The exams included an evaluation of general appearance and behavior, but they also required blood samples, a skin prick test for tuberculosis and a gynecological and rectal exam.

“The Mann children were subjected to invasive, potentially traumatizing procedures absent constitutionally required safeguards,” Judge Kim Wardlaw, writing for the 9th Circuit panel, said. The judge said the county’s failure to provide parental notice and obtain consent for the exams has “harmed families in Southern California for too long.”

Donnie Cox, an attorney for the Mann family, said tens of thousands of children in San Diego County have been subjected to such tests over more than a decade.

“They’re placed in a frightening place that they have no idea where they are or why they’re there and then they’re taken into a room where strangers strip them naked and touch the private parts of their body that every parent tells the child, ‘Don’t let anybody touch you there,’ “ he said.

County officials argued that the exams were intended to assess the children’s health and were not part of an investigation.
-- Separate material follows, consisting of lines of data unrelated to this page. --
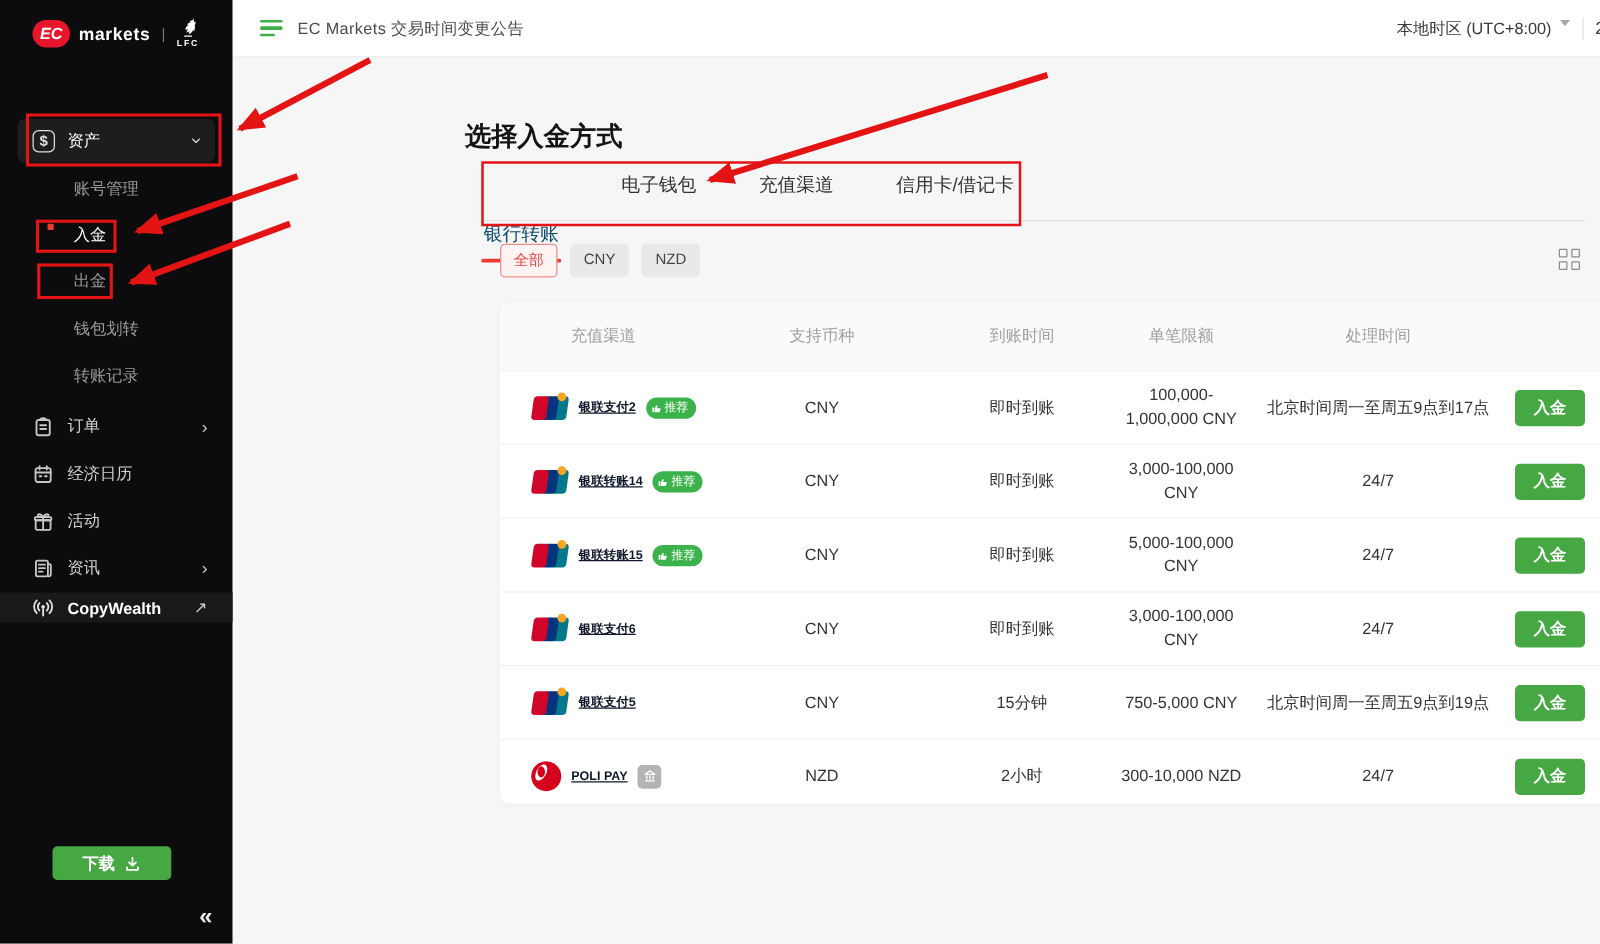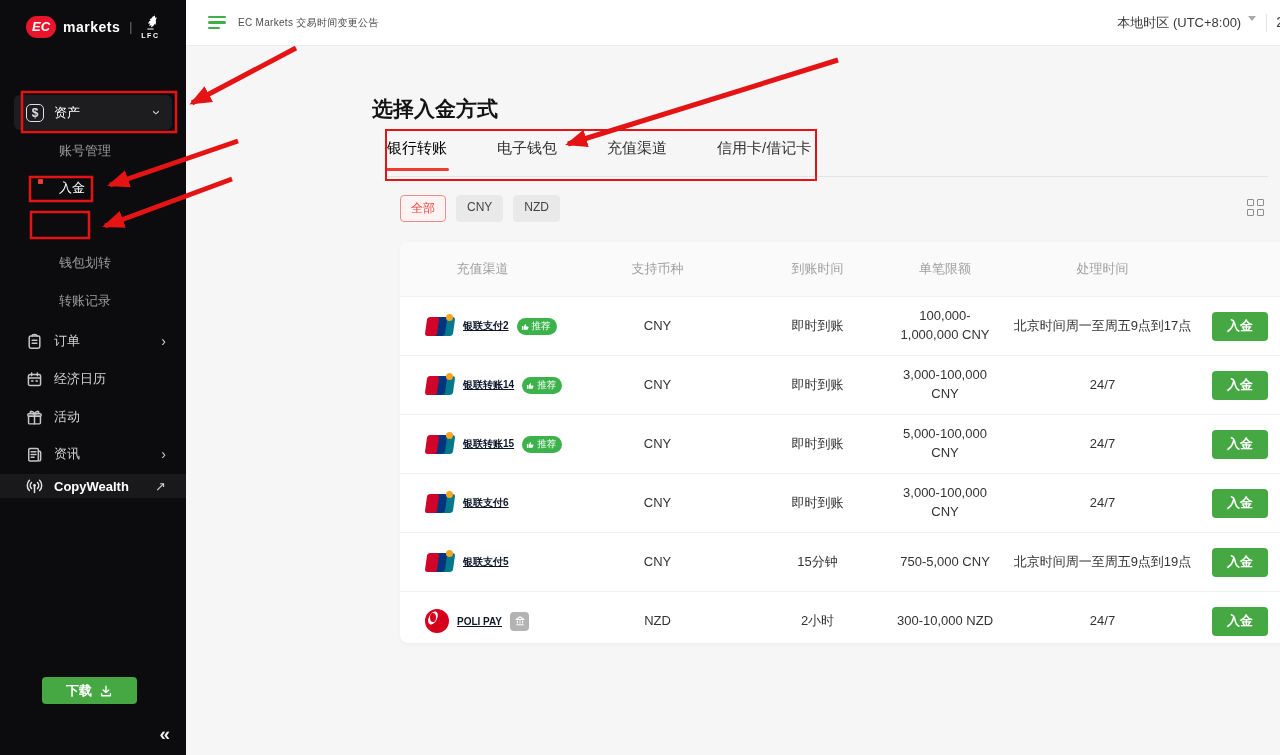--- a/index.html
+++ b/index.html
@@ -39,34 +39,34 @@
   .dl-btn { position:absolute; left:42px; top:677px; width:95px; height:27px; background:#45a843; border:none;
             border-radius:4px; color:#fff; font-size:13px; font-weight:bold; display:flex; align-items:center;
             justify-content:center; gap:7px; cursor:pointer; font-family:inherit; }
   .collapse { position:absolute; right:16px; bottom:10px; color:#ededed; font-size:19px; font-weight:bold; cursor:pointer; }
   
   .topbar { position:absolute; left:186px; top:0; right:0; height:46px; background:#fff;
             border-bottom:1px solid #ececec; display:flex; align-items:center; z-index:1; }
   .hamburger { margin-left:22px; display:flex; flex-direction:column; gap:3px; cursor:pointer; }
   .hamburger i { display:block; height:2.5px; width:18px; background:#3fae49; border-radius:2px; }
   .hamburger i:nth-child(3) { width:12px; }
-  .announce { margin-left:12px; font-size:10px; color:#4c4c4c; letter-spacing:.3px; cursor:pointer; }
+  .announce { margin-left:12px; font-size:13px; color:#4c4c4c; letter-spacing:.3px; cursor:pointer; }
   .tb-right { margin-left:auto; display:flex; align-items:flex-start; }
   .tz-label { font-size:13px; color:#3a3a3a; }
   .tz-caret { width:0; height:0; border-left:4px solid transparent; border-right:4px solid transparent;
               border-top:5px solid #a9a9a9; margin:2px 10px 0 7px; cursor:pointer; }
   .tb-div { width:1px; height:18px; background:#e3e3e3; }
   .clock-partial { font-size:14px; color:#3a3a3a; margin:0 -4px 0 9px; }
   
   .main { position:absolute; left:186px; top:47px; right:0; bottom:0; }
   .page-title { position:absolute; left:186px; top:48px; font-size:21px; font-weight:bold; color:#141414; }
   .tabs { position:absolute; left:199px; top:86px; right:12px; height:44px; display:flex; align-items:flex-start;
           border-bottom:1px solid #e4e4e4; }
   .tab { font-size:15px; color:#333; margin-right:46px; padding:6px 2px 12px; cursor:pointer; position:relative; }
-  .tab.active { color:#000000; }
+  .tab.active { color:#0c4a6e;margin-top:39px; }
   .tab.active::after { content:""; position:absolute; left:0; right:0; bottom:-1px; height:3px; background:#ee3b30; border-radius:2px; }
   .filters { position:absolute; left:214px; top:148px; display:flex; gap:10px; }
   .chip { font-size:12px; color:#444; background:#e9e9e9; border:1px solid #e9e9e9; border-radius:4px;
           padding:4px 10px; cursor:pointer; }
   .chip.active { color:#e6453d; border-color:#ef8d88; background:#fdf3f2; }
   .grid-toggle { position:absolute; right:16px; top:152px; width:17px; height:17px; display:grid;
                  grid-template-columns:1fr 1fr; gap:3px; cursor:pointer; }
   .grid-toggle i { border:1.5px solid #8d8d8d; border-radius:1px; }
   
   .card { position:absolute; left:214px; top:195px; right:-10px; height:401px; background:#fff;
@@ -127,20 +127,23 @@
     <span class="chev chev-down">›</span>
   </div>
 
   <div class="submenu-item" style="top:142px">
     <span>账号管理</span>
   </div>
   <div class="submenu-item active" style="top:179px">
     <i class="sub-dot"></i>
     <span>入金</span>
   </div>
+  <div class="submenu-item" style="top:216px">
+    <span>出金</span>
+  </div>
   <div class="submenu-item" style="top:254px">
     <span>钱包划转</span>
   </div>
   <div class="submenu-item" style="top:292px">
     <span>转账记录</span>
   </div>
 
   <div class="menu-item" style="top:328px">
     <svg class="sb-icon" viewBox="0 0 16 16" fill="none" stroke="#c6c6c6" stroke-width="1.4" stroke-linecap="round">
       <rect x="3" y="2.8" width="10" height="11.5" rx="1.5"></rect>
The 9th Circuit, however, noted that a doctor who performed the exams testified that she and her staff looked for signs of abuse and documented any evidence they found.

The exams may only be OK without parental consent in cases of a medical emergency or where there was reasonable concern that evidence may be lost, the appeals court said.

Wardlaw said in the Mann case, there was no suspicion that the children had been sexually abused or needed immediate medical attention. A juvenile court later determined there was insufficient evidence to take custody of the children away from the Mark and Melissa Mann, according to the 9th Circuit.

The appeals court said the exams violated parents’ due process rights and the Mann children’s right to be free from unreasonable searches. Cox said the case will now go back to the trial court for trial on damages.